Technically, the tone-row is composed of twelve tones of the tempered chromatic scale, set in an order defined by the composer but each tone can appear once and only once in the row. The number of possible rows is very high, in mathematical terms, it is a permutation of 12 elements, 12! (1x2x3x4. … x12) So 479,001,600 possibilities. The composer, once the row has been defined, can use it in various forms:

  • - prime form (Grundgestalt) , so without change
  • - retrograde , the prime form is taken backwards (from the last note to the first)
  • - inversion : prime form turned upside-down.
  • - Retrograde inversion combination of the two previous changes

Berg Kammerkonzert

Each of these forms can also be transposed to the other eleven degrees of the chromatic scale, bringing the number of possible forms of the same row to 4+4×11=48. The composer may play several tones of the row simultaneously (in vertical form, so “chords”) or horizontally, but change registry, or overlay different speeds.
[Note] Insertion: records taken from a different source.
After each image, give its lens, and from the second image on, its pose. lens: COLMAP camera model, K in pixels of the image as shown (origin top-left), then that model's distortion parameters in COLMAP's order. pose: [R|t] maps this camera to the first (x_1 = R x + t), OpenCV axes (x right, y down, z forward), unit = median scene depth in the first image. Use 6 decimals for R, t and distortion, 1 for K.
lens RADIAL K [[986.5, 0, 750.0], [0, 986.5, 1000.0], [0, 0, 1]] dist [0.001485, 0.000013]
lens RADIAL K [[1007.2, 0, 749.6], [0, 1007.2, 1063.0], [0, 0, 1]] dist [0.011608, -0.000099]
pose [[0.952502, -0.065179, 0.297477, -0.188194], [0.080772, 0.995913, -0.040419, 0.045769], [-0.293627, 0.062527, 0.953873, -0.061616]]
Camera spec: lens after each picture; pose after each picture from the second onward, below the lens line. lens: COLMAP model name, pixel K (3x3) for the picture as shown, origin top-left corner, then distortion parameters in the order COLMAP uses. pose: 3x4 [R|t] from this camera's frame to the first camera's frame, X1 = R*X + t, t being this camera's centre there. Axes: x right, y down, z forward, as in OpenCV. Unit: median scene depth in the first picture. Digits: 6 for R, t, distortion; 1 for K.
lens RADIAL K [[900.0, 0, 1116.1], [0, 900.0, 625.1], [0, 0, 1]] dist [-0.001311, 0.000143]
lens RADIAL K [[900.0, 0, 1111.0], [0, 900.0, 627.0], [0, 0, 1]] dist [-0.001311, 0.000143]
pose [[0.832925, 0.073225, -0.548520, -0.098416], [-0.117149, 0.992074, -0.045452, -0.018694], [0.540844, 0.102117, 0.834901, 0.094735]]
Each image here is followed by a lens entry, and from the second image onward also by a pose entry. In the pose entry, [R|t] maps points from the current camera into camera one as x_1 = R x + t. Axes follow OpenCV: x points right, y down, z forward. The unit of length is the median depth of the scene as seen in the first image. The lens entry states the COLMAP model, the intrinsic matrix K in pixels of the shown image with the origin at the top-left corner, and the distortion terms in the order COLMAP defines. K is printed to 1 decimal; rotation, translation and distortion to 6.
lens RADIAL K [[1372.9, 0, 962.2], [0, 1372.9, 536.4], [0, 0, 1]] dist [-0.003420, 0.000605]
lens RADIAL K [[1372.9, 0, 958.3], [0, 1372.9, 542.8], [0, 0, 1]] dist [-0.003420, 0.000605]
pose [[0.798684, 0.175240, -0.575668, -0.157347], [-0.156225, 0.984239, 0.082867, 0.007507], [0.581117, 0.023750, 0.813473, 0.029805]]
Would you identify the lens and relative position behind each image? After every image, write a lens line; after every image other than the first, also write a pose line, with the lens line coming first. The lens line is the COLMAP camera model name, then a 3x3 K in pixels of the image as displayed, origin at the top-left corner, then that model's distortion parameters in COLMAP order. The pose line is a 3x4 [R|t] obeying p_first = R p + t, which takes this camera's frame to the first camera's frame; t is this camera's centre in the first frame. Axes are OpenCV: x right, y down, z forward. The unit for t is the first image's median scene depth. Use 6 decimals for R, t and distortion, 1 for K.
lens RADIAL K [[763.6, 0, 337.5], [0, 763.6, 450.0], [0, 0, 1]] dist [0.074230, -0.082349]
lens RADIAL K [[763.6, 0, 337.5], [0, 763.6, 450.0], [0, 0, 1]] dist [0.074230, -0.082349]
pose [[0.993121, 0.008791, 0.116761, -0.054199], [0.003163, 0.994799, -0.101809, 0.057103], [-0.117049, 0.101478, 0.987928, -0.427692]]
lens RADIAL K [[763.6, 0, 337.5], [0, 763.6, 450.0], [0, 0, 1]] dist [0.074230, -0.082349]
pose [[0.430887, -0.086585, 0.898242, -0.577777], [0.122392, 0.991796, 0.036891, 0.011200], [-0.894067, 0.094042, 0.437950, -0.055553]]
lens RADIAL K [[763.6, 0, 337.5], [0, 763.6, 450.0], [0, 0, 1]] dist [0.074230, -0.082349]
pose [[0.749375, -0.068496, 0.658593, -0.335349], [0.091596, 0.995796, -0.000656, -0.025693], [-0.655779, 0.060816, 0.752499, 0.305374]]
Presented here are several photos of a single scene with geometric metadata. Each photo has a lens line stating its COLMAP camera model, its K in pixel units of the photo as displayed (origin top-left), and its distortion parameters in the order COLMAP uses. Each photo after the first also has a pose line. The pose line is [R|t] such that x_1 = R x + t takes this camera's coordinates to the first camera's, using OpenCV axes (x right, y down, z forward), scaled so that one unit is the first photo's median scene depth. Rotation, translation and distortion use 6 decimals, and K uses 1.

We can clearly see that the possibilities are almost endless, but more important, the row can not be regarded as a theme in a classical meaning, as it is not easily recognizable melodically, but is more like a succession of intervals.

One can deduce important conclusions from the foregoing :

  • 1. Serial does not mean dodecaphonic: the tone-row may be composed of less than twelve sounds (in Stravinsky for instance), more than twelve sounds (in microtonal music) or affect other parameters than the pitch (the rhythm for example).
  • 2. Serial does not mean atonal: Some series can be chosen to evoke a tonal character
  • 3. If works written by Schoenberg with his “method of composition with twelve tones which are not related” are basically atonal, dodecaphonic and serial, this is only a special case of atonality and serialism.

We have only spoken of Schoenbergian dodecaphonic serialism but we could also speak of dodecaphonic serialism in Western tonal music, also based on the twelve tones of the chromatic scale. Here are some examples you might find surprising : we can find a twelve-tone row in the recitatives of Mozart’s Don Giovanni , or at the beginning of Liszt’s Faust Symphony or in the fugue of Strauss’ Also sprach Zarathustra … Amazing, isn’t it?